Disguising store bought food into “Look at this beautiful treat I spent hours on!” when I entertain. A great example? Buy a round store bought cake, scrape off the obnoxious flowers and thick frosting decoration, and redecorate it with a little of your own homemade frosting and some fresh pesticide-free flowers. Smoke and mirrors, baby.
What do you wish people would know (or ask) about Nella?
Well, I tell the world a lot about her and don’t wait for people to ask. But I want kids to know that her receptive language and understanding of things is not much unlike theirs, even if she isn’t as conversational. I want them to ask her questions and tell her funny stories, and if she doesn’t talk back or respond like everyone else, don’t quit doing it.
What has surprised you about motherhood?
That kids get so much harder when they’re older. We talk so much about babies being hard and exhausting, but I’d take a million babies. They are cake compared to the emotional exhaustion of older kids. Babies need boobs, diapers and arms to hold them, and that’s about it. Kids? Sure, they might sleep all night, but they need to be driven places all day long, they need homework help, they need you to listen—a lot—and they need you to say the right thing when they’re crying because they’re going to remember it unlike the babies. They need you to know their secret signals, they need you to tell them important things about life, and they need you to be a really good human because they’re always watching you. The emotional responsibility of loving and raising kids feels so much heavier to me than raising babies, and I guess I never realized that going into it (not that I still wouldn’t sign up for this 100 times over—give me all of it.)

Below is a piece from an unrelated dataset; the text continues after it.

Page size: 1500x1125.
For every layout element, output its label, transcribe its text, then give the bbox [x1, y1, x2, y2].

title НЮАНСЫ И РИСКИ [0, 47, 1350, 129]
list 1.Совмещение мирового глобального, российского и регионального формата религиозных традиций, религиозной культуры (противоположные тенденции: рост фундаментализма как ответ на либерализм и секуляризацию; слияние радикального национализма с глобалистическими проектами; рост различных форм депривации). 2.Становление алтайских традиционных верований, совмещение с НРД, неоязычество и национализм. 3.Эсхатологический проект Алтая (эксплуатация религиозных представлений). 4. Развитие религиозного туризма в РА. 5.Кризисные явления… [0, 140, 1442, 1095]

Your birth story with Nella is an enduring, powerful essay. What would you tell the Kelle that wrote it 9 years ago?
You know, I think the first thing I’d say is, “It’s okay to feel what you’re feeling. It’s okay. Feel it all. Cry. Get it out. You’re human. You can be all the things at once: devastated, confused and a strong mother who fiercely loves her baby.” I think one of the most powerful catalysts of accepting Nella’s diagnosis and falling so in love with her was first making space for the grief I was feeling. Of course I would have wanted that scared, sad mama to also know that Down Syndrome was going to bring so much joy to our lives and that it really wasn’t as big of a deal as I thought it was, but sometimes you just have to discover that on your own—slowly, through living it.

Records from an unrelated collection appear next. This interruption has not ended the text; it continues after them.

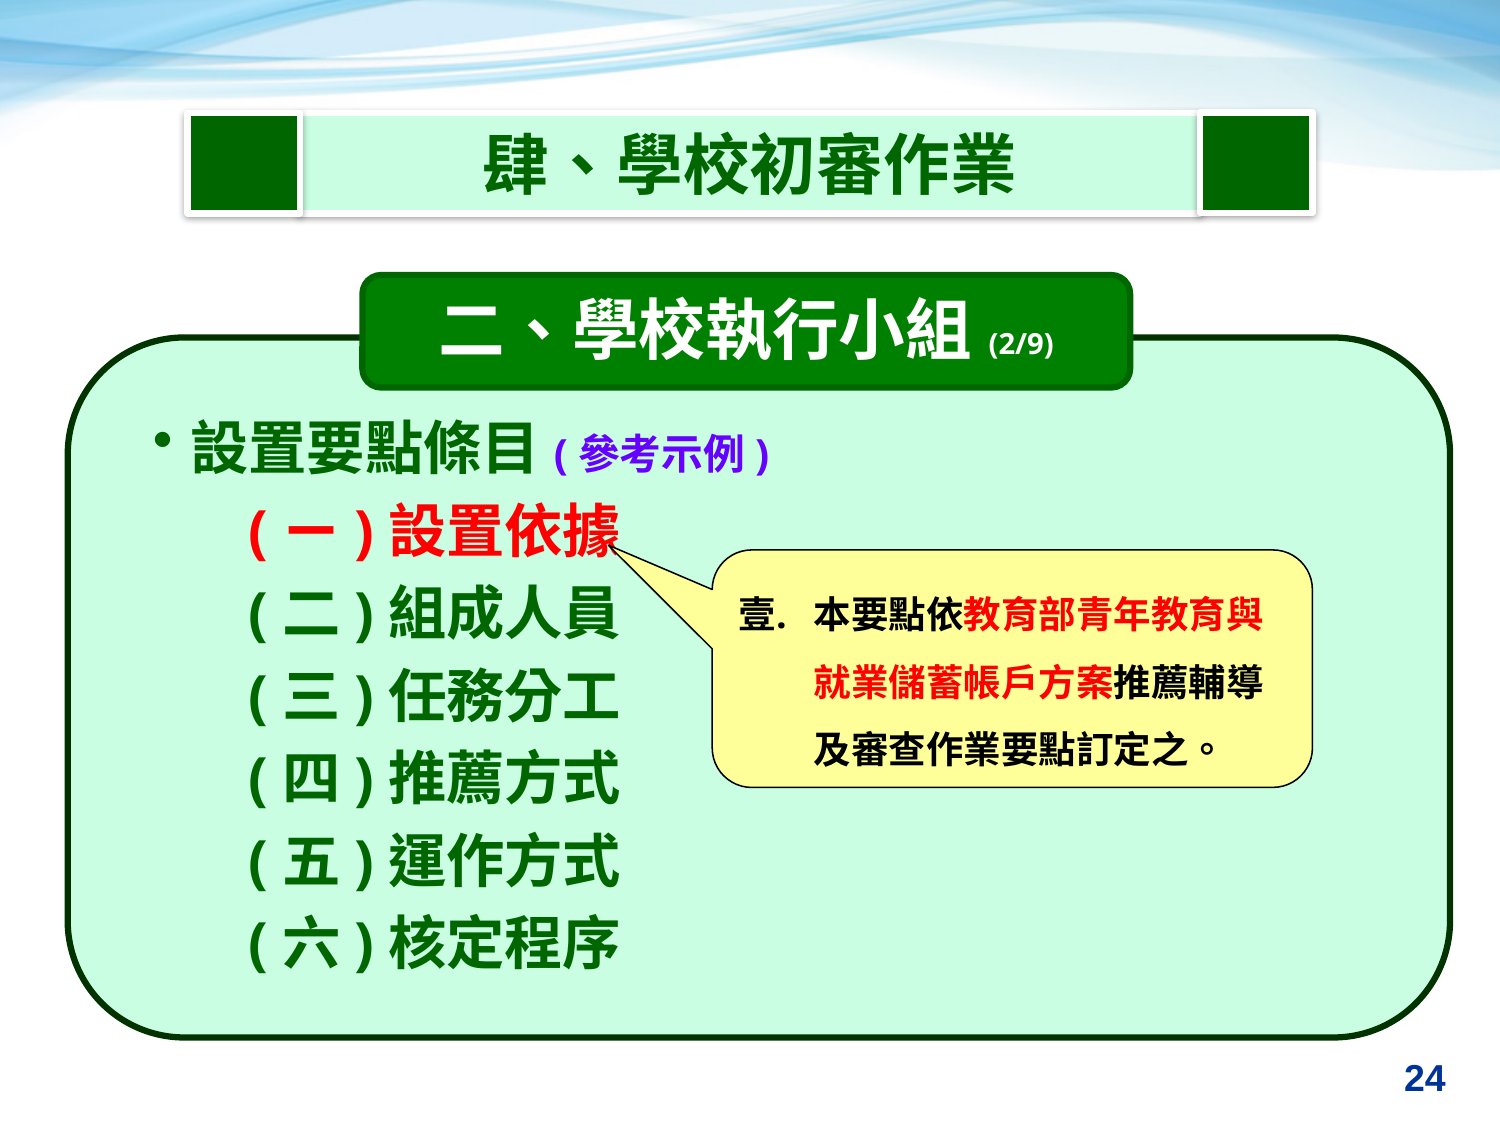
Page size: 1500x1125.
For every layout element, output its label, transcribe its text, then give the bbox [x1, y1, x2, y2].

slide_number 24 [1162, 1063, 1500, 1125]
text_box 肆、學校初審作業 [304, 110, 1196, 217]
text_box 設置要點條目(參考示例) (ㄧ)設置依據 (二)組成人員 (三)任務分工 (四)推薦方式 (五)運作方式 (六)核定程序 [67, 337, 1451, 1038]
text_box 二、學校執行小組(2/9) [362, 274, 1131, 388]
text_box [1197, 109, 1316, 216]
text_box [184, 110, 303, 217]
picture [0, 0, 1500, 1125]
text_box 24 [1349, 1046, 1500, 1107]
text_box 本要點依教育部青年教育與就業儲蓄帳戶方案推薦輔導及審查作業要點訂定之。 [608, 545, 1313, 788]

What is the greatest gift that comes with raising a child with Down syndrome. And challenge?
Acceptance. When you have this preconceived stereotype about something and then you realize you were completely wrong? When you get a backstage pass to something beautiful and realize there is so much more behind the “disability” the world sees? You start thinking about other things you might be perceiving wrong, other people whose gifts and abilities you might be overlooking. You see people differently. And then you start seeing yourself differently.

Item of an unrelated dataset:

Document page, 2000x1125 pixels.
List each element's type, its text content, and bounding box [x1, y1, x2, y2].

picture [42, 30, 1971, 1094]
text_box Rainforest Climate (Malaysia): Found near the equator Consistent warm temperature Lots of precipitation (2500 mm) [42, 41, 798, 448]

I really appreciated when you wrote about “emotional procrastination” as a coping mechanism. Can you explain what that is?
When you’re procrastinating about hitting the gym or sending those e-mails or finishing a not-so-fun project, it’s easy to link responsibility, action and follow-through to the solution. You just have to do the work. But when it comes to emotions— “I want to feel happier,” “I want to accept this diagnosis,” “I want to get over this grief,” it’s not so simple. In hindsight, yes, there was emotional work to do. But when I was feeling those feelings and overwhelmed, there wasn’t a clear path to getting out other than letting myself truly feel those feelings and then writing the things I didn’t quite believe yet but wanted to believe. I wrote things like “Everything’s going to be okay” and “We are going to take this unexpected gift, and we are going to make something beautiful of it!,” and just writing those things and practicing playing the version of myself I wanted to be gave me strength, and transformed me into that strong mom who truly believed the things she wrote.